In general, it is worth noting that for most possible choices of the A matrix, the resulting dynamics will not be “stable”, in the sense that the time series $y_1, \ldots y_T$ will either converge to the zero vector or diverge to infinity, producing rather “uninteresting” dynamics. This can happen quite rapidly, sometimes within 10 or 20 timesteps.

To explain this phenomenon, we need only see that the mean of observation at timestep $t$ is a deterministic function of the initial point and repeated matrix multiplication by A.

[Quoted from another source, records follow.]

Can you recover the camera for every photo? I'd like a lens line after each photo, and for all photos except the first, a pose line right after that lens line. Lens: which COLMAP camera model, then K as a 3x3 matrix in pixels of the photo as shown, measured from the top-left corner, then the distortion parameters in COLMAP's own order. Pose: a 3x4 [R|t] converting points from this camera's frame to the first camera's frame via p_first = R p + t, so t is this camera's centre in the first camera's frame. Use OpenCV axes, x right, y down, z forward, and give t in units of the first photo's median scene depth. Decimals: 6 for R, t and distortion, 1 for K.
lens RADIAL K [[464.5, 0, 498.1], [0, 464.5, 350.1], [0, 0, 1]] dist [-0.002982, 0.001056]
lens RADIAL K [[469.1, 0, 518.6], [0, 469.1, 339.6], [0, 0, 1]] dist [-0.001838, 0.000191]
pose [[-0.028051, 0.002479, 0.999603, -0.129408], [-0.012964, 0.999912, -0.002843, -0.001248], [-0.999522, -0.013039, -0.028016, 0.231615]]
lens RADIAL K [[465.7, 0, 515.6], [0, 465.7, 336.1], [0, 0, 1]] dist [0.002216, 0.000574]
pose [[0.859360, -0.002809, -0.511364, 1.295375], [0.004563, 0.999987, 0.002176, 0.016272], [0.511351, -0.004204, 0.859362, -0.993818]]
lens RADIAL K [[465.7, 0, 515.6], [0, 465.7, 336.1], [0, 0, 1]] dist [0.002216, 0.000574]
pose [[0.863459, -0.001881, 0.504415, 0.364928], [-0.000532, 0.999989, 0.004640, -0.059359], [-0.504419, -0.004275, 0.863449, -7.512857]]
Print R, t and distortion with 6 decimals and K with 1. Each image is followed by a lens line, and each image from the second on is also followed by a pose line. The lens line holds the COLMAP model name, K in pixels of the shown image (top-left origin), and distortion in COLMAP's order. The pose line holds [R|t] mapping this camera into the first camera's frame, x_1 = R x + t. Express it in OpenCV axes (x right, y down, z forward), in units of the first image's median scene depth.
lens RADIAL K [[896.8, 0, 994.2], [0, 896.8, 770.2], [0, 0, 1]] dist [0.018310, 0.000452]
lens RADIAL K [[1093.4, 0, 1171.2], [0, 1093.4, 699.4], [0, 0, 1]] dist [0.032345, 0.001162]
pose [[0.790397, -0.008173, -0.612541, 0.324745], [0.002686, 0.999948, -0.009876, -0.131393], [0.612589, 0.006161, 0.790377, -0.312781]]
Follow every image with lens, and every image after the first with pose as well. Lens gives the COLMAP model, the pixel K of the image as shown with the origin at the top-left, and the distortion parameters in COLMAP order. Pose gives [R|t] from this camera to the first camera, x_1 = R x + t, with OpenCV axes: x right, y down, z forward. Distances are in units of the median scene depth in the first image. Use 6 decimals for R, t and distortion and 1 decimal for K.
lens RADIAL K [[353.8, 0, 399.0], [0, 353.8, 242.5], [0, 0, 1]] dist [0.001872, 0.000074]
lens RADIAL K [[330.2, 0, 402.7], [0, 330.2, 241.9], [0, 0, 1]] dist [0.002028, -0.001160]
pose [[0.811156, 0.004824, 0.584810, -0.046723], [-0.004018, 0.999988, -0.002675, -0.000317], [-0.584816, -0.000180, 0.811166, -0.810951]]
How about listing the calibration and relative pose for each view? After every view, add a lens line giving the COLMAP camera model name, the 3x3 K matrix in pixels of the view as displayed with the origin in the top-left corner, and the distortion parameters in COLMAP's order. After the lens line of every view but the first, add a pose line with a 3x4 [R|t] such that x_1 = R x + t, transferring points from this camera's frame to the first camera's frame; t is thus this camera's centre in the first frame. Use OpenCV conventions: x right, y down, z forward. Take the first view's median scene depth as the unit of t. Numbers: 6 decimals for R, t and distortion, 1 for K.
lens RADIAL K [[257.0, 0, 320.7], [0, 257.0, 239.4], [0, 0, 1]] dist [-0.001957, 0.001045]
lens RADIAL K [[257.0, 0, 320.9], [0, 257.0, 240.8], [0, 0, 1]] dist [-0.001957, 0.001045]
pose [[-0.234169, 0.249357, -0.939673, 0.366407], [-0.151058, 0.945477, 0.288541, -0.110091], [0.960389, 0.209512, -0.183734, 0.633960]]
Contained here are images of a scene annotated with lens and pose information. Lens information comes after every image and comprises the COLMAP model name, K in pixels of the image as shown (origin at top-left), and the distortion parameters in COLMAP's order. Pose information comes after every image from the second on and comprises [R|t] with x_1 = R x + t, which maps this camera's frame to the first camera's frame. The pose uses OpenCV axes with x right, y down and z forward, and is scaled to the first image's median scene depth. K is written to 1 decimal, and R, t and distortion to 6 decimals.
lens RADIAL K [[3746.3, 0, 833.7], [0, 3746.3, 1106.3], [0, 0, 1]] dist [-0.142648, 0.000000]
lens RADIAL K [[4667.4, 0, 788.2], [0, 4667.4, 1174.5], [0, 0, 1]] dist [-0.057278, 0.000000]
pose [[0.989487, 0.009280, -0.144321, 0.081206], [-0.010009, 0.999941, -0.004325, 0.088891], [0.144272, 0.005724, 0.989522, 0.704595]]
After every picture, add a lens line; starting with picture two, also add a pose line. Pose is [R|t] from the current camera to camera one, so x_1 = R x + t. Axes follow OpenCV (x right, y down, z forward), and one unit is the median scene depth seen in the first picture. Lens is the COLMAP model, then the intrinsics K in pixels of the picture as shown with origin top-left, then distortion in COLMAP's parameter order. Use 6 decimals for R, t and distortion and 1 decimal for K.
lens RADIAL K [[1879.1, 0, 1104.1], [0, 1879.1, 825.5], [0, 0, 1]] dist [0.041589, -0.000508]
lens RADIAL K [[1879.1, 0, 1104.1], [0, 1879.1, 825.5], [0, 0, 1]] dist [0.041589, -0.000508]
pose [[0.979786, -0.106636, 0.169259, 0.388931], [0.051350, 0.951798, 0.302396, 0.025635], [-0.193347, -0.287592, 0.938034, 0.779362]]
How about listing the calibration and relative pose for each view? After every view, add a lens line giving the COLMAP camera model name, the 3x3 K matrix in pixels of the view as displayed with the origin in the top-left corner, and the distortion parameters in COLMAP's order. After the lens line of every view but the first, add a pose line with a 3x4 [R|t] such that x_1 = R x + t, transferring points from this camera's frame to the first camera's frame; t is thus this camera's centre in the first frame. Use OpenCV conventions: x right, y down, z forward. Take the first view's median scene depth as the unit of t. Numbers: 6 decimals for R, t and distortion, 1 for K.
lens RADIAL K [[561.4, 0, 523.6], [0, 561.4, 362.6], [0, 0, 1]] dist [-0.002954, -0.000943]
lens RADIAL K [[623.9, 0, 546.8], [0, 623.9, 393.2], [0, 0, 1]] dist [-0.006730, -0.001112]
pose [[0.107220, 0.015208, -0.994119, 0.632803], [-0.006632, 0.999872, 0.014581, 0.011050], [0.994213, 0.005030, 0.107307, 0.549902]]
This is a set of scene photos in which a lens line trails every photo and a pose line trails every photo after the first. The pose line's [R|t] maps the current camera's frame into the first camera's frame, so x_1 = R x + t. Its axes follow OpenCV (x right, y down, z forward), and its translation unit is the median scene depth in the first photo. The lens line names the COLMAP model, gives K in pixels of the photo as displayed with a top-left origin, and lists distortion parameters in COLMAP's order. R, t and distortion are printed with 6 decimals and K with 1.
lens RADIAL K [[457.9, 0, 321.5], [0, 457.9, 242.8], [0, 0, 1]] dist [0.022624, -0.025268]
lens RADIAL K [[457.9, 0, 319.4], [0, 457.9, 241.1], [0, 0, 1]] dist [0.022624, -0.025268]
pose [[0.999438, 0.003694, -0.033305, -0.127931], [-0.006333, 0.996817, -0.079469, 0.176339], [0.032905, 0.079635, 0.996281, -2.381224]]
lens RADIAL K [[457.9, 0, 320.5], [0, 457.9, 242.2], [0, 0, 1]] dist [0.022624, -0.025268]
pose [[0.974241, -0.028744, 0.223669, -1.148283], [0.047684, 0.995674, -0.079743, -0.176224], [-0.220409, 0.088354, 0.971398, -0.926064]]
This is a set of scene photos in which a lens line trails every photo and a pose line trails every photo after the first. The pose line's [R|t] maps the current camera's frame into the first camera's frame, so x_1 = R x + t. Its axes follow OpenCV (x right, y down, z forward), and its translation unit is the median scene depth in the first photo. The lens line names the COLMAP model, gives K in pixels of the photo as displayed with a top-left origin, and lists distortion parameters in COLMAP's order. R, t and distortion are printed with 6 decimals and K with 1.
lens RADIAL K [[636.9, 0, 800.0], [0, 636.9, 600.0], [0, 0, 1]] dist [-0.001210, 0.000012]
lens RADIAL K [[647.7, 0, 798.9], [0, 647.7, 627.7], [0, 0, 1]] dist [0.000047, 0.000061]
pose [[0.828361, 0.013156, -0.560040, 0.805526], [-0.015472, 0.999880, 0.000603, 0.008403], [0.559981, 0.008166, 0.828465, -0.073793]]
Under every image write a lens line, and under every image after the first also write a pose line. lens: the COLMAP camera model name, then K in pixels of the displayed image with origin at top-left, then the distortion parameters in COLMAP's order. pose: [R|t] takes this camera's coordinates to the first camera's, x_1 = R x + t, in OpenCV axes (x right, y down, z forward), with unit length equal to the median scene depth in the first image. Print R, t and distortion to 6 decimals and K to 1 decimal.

$$\mu_t = \mathbb{E}[ y_t ] = A^t y_1 $$ 


Most regression weights A will yield rather non-interesting dynamics after long time epochs. This motivates extending the model for time series to overcome this tendency, such as using switching VAR processes so that after small amounts of time under some $(A,\Sigma)$ the system switches to other parameters $(A', \Sigma')$, which can explain different regimes of time series behavior.

#### About identifiability

It is important to note that under the Matrix Normal distribution, the Kronecker product $\Psi \circ \Sigma$ is identifiable, but the individual parameters $\Psi, \Sigma$ are only identifiable up to a constant $c$.  This occurs because for any $\Psi,\Sigma$, we can use $\Psi/c, c\Sigma$ and achieve the same probability value for matrix $A$.  

Thus, it can be difficult to parameterize the priors appropriately, since $\Psi_0$ and $S_0$ can be scaled arbitrarily via the constant $c$ and yield similar results.